--- How to complete this task ---
Filter the records below for the word "Tumor". Keep each line that has it.

--- Supplied information ---
- - - - - - -
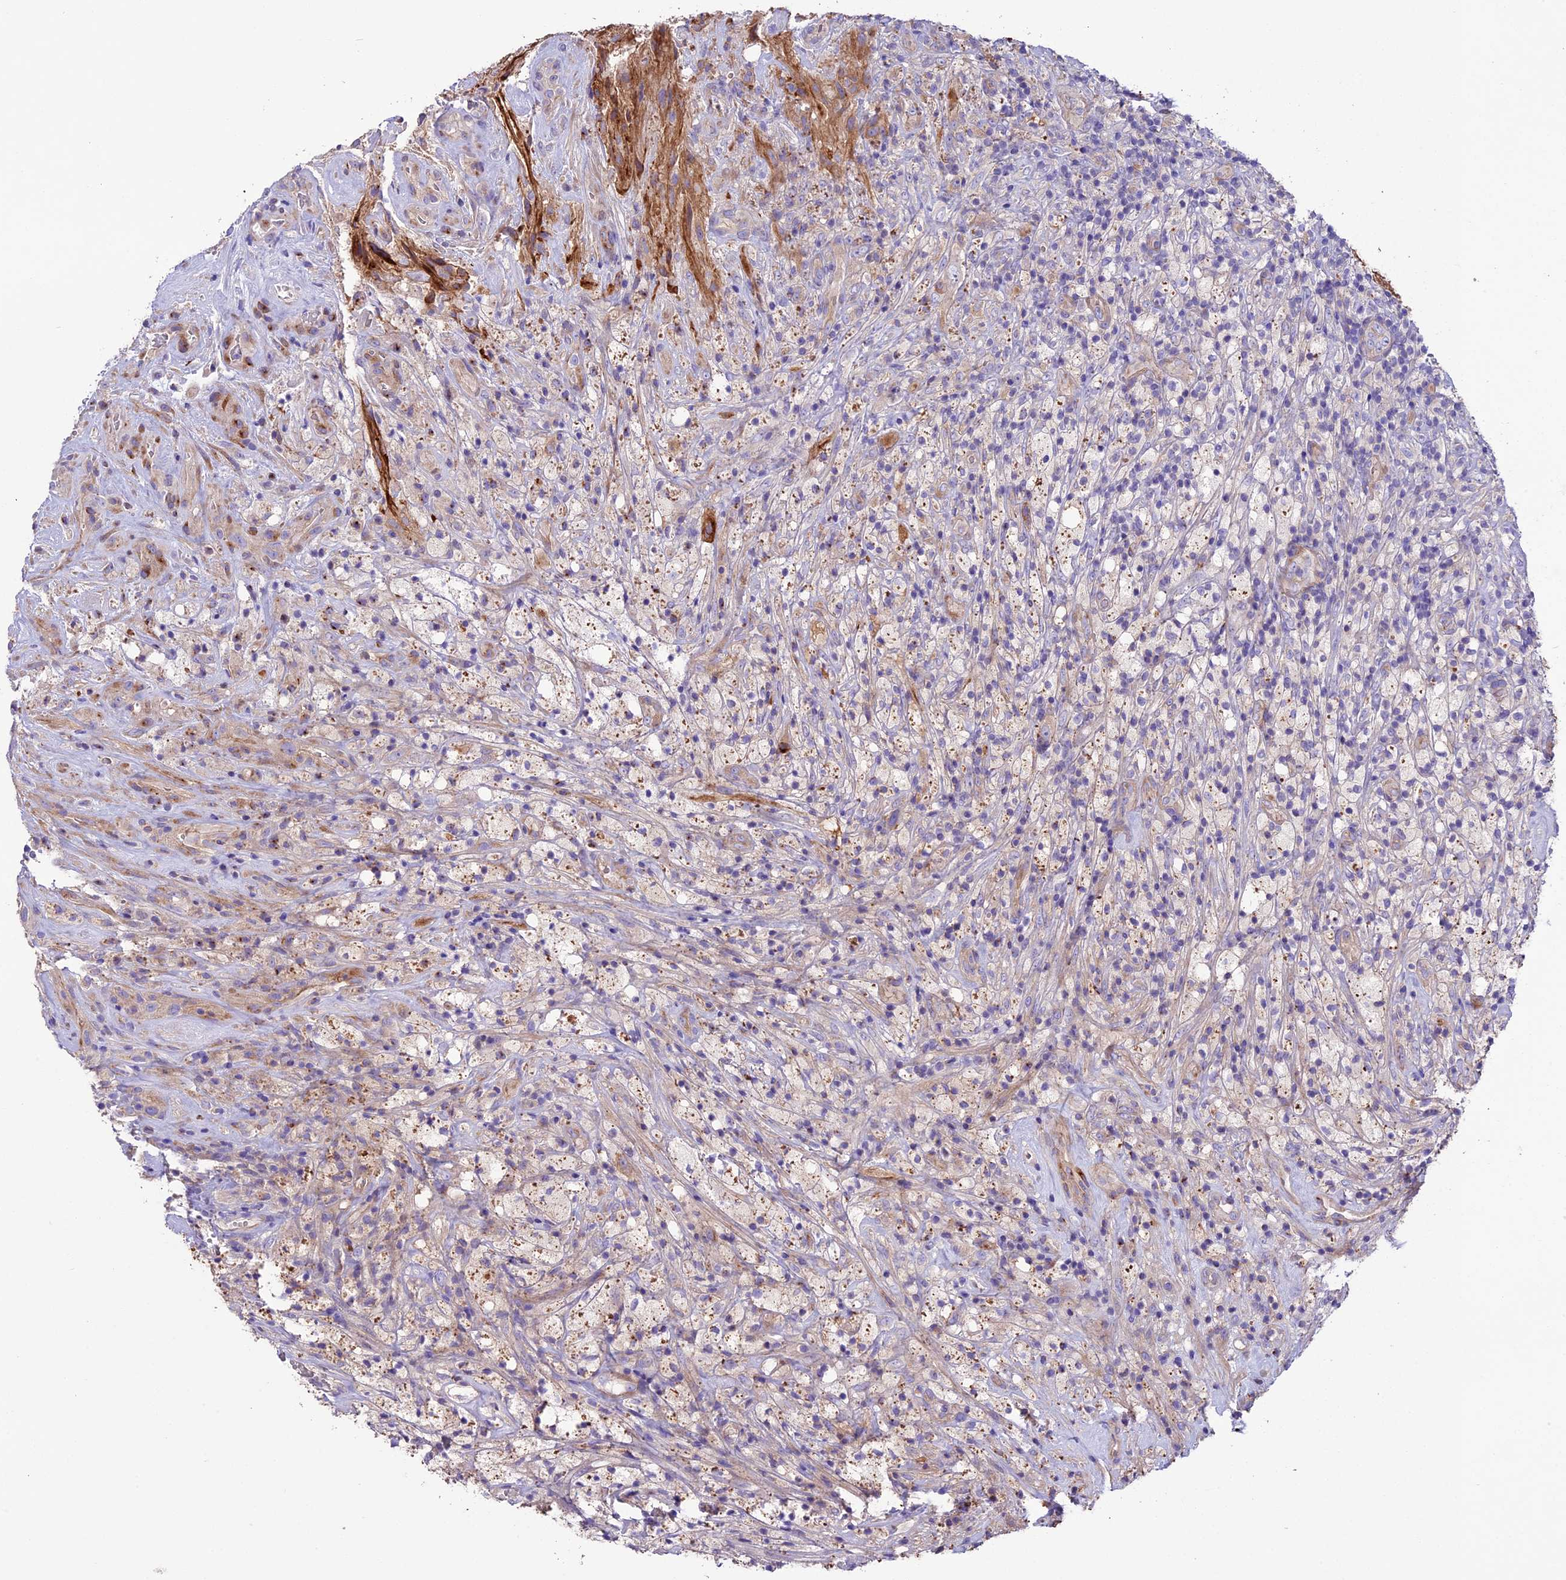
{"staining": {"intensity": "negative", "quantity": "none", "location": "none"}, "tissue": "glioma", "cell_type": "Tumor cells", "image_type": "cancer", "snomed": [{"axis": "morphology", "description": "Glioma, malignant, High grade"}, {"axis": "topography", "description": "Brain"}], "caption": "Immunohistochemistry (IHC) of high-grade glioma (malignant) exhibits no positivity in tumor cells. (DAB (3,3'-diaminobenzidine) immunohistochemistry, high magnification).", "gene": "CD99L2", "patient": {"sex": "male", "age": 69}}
- - - - - - -
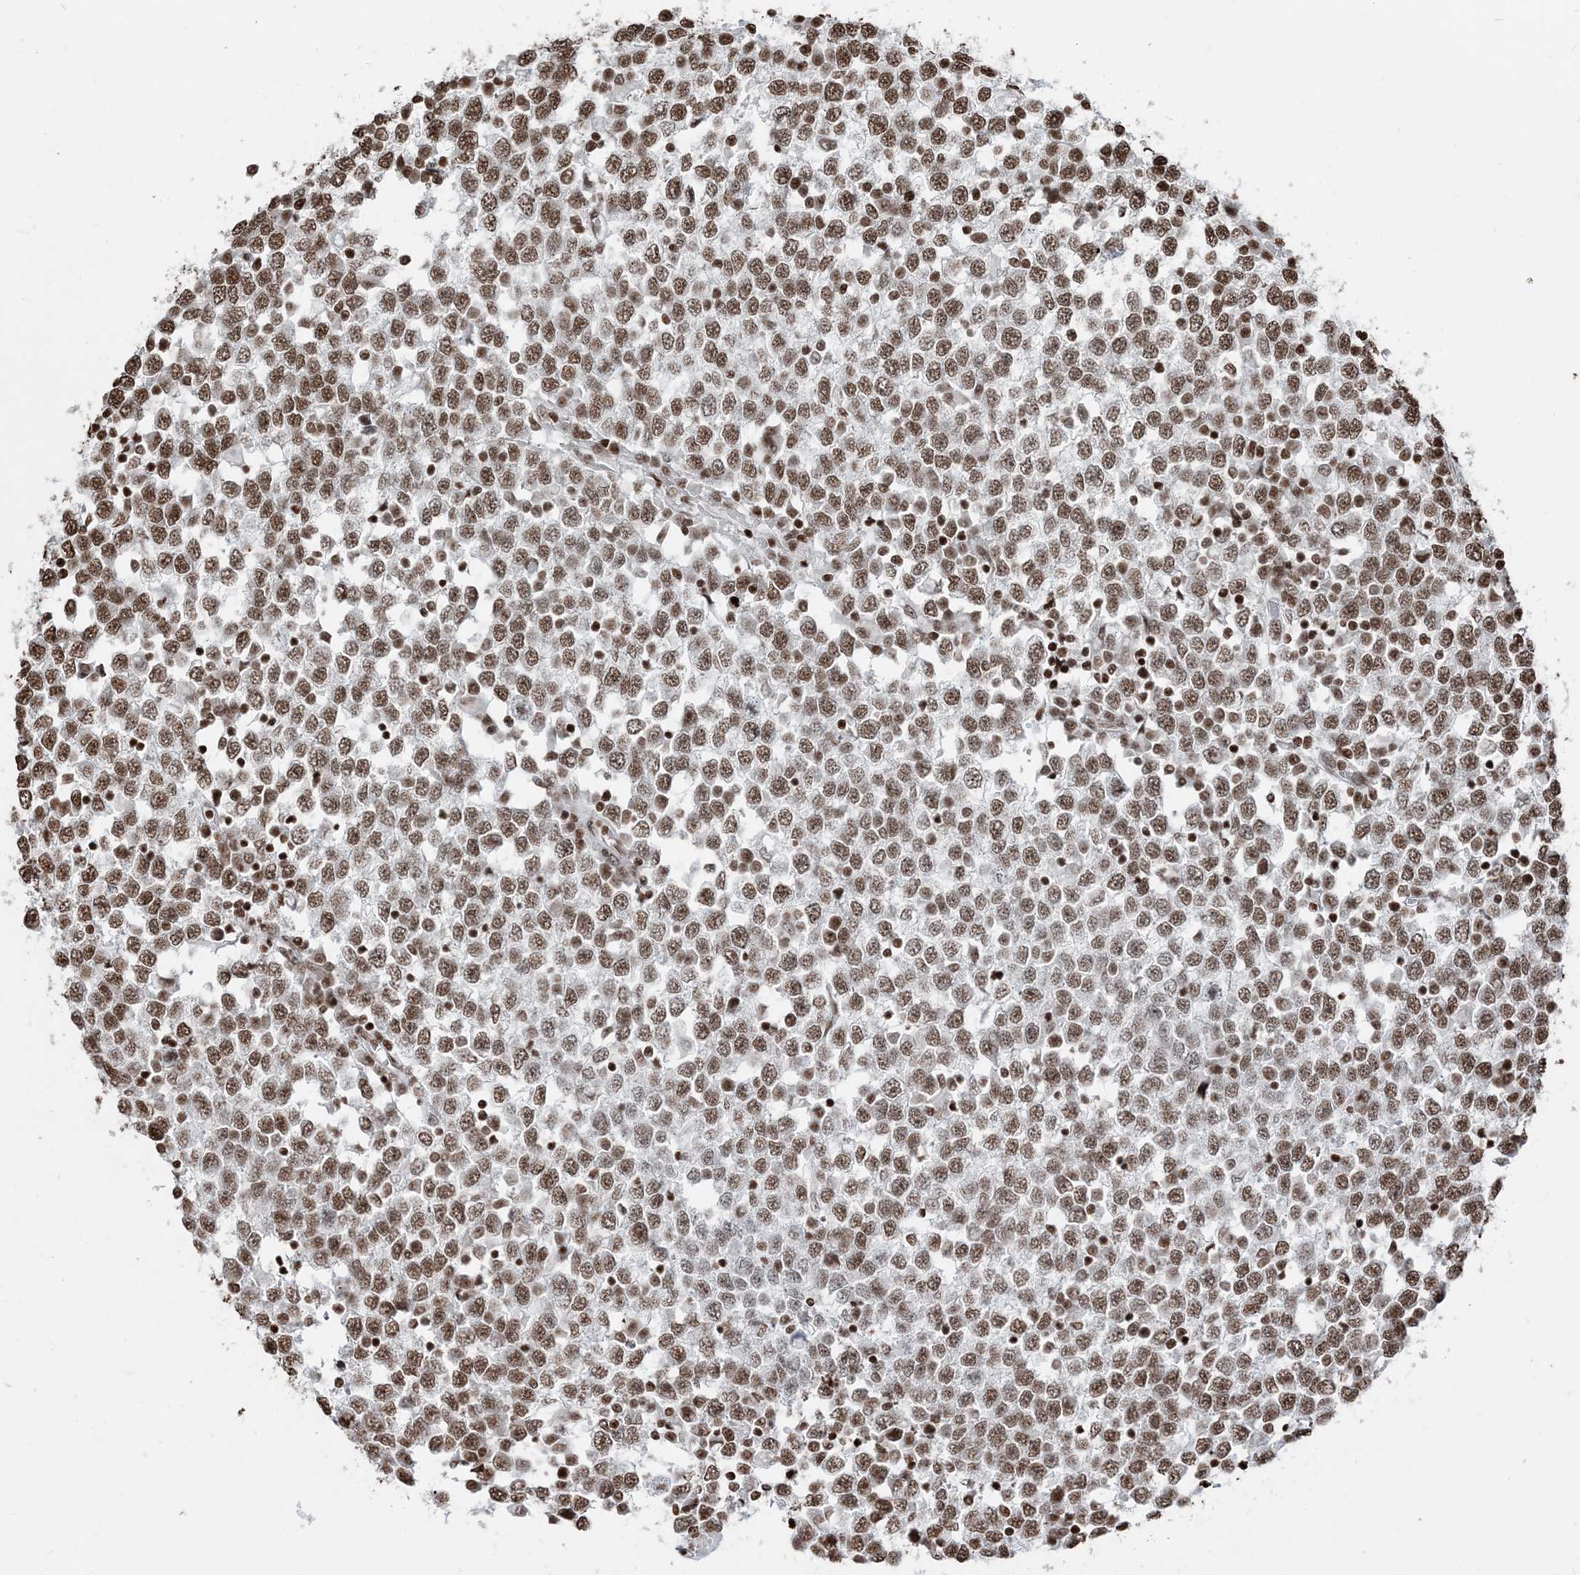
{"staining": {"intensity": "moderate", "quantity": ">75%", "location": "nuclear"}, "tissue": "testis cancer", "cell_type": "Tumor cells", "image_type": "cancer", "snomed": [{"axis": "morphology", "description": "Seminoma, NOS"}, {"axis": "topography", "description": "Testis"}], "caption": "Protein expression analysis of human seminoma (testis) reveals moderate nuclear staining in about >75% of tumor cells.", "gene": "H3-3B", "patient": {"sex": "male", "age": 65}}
- - - - - - -
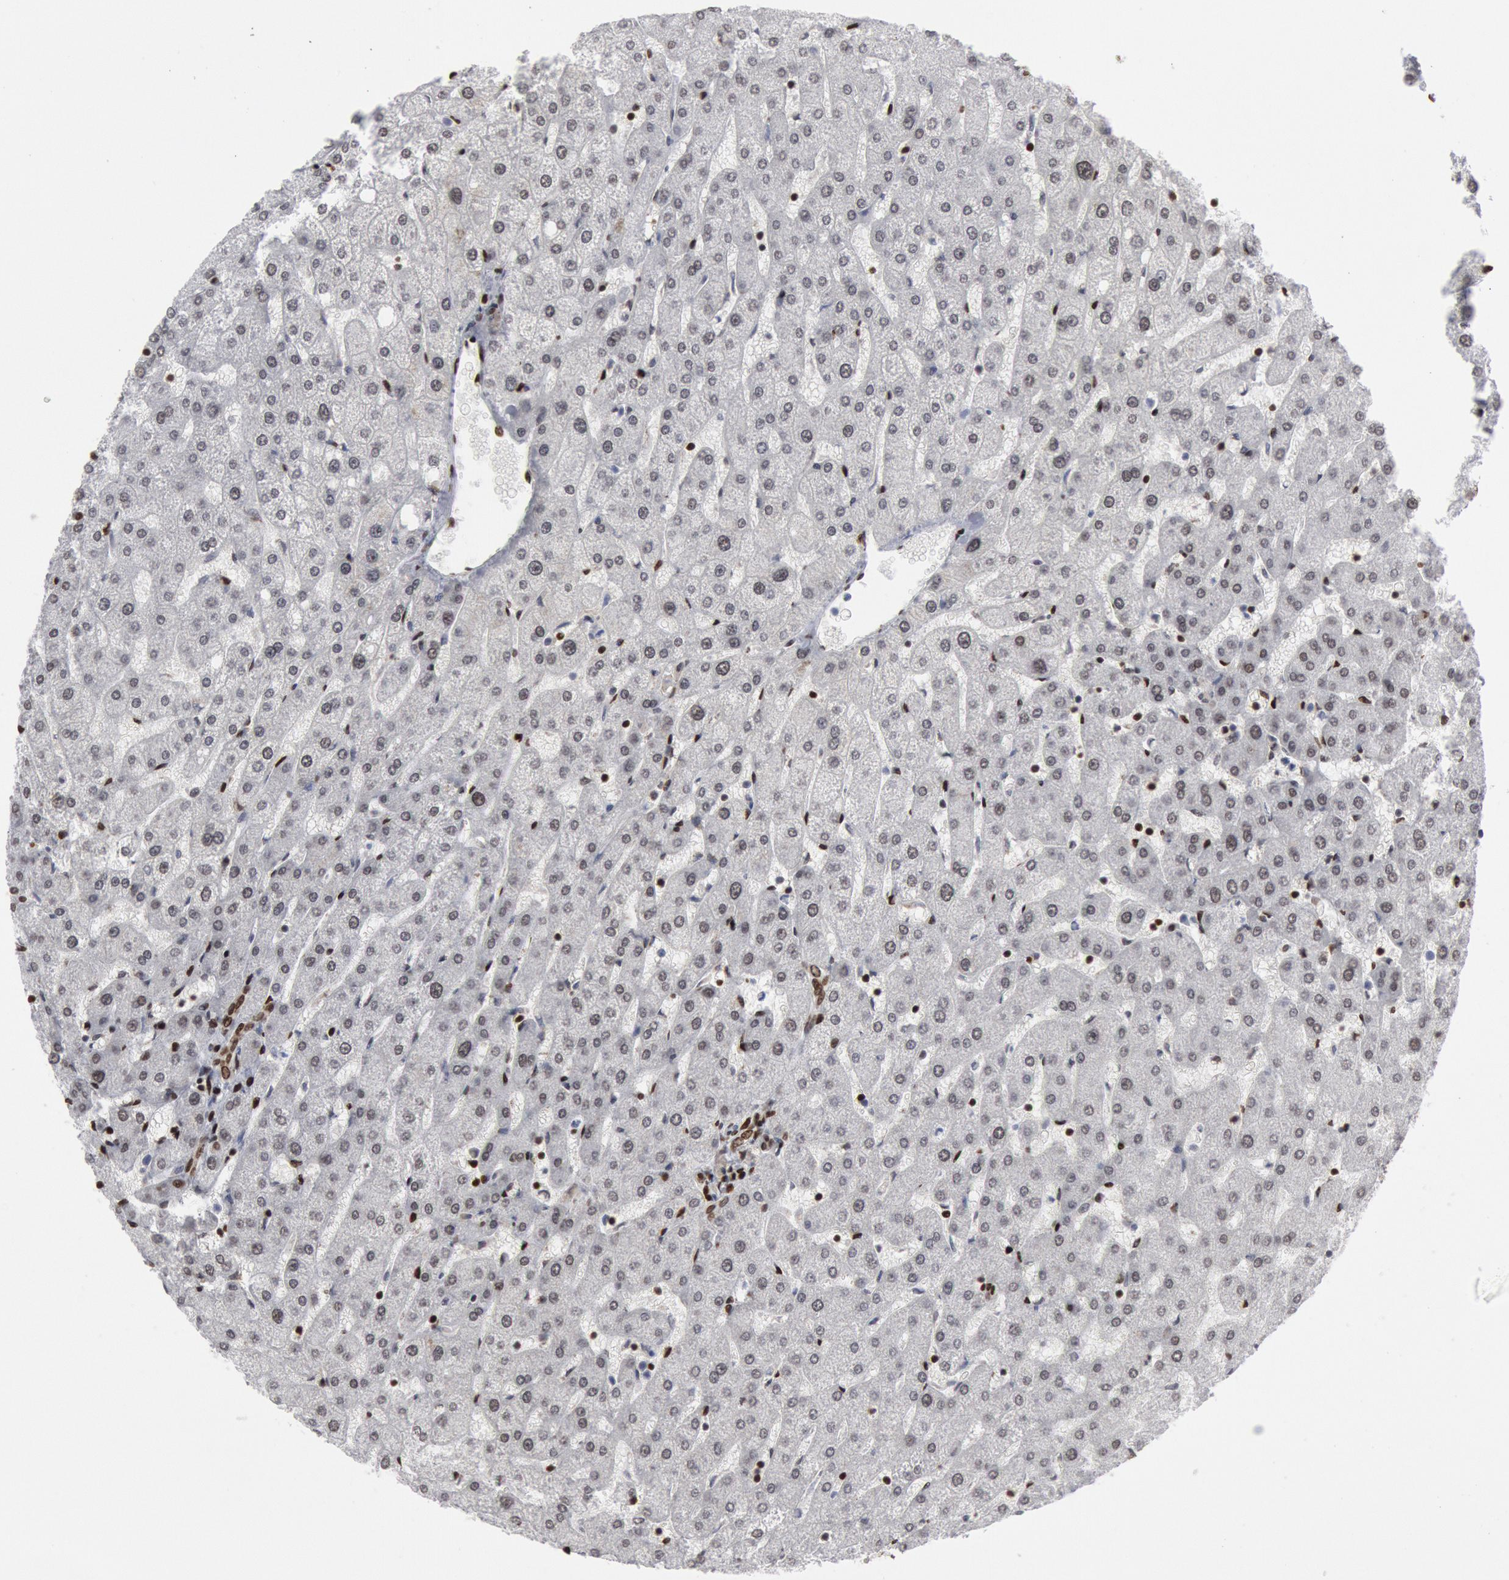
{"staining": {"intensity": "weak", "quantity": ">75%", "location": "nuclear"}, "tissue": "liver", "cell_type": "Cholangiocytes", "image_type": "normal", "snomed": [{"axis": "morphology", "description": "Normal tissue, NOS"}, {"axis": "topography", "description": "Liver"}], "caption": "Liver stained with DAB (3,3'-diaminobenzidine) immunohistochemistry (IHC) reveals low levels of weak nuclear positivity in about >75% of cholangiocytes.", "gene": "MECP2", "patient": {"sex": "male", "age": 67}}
- - - - - - -
--- Exercise solution ---
{"staining": {"intensity": "negative", "quantity": "none", "location": "none"}, "tissue": "glioma", "cell_type": "Tumor cells", "image_type": "cancer", "snomed": [{"axis": "morphology", "description": "Glioma, malignant, High grade"}, {"axis": "topography", "description": "Brain"}], "caption": "Immunohistochemistry (IHC) of high-grade glioma (malignant) exhibits no positivity in tumor cells. (DAB (3,3'-diaminobenzidine) immunohistochemistry, high magnification).", "gene": "CD99L2", "patient": {"sex": "male", "age": 69}}
{"staining": {"intensity": "moderate", "quantity": ">75%", "location": "nuclear"}, "tissue": "testis cancer", "cell_type": "Tumor cells", "image_type": "cancer", "snomed": [{"axis": "morphology", "description": "Seminoma, NOS"}, {"axis": "topography", "description": "Testis"}], "caption": "Protein expression analysis of human seminoma (testis) reveals moderate nuclear staining in about >75% of tumor cells.", "gene": "H3-3B", "patient": {"sex": "male", "age": 65}}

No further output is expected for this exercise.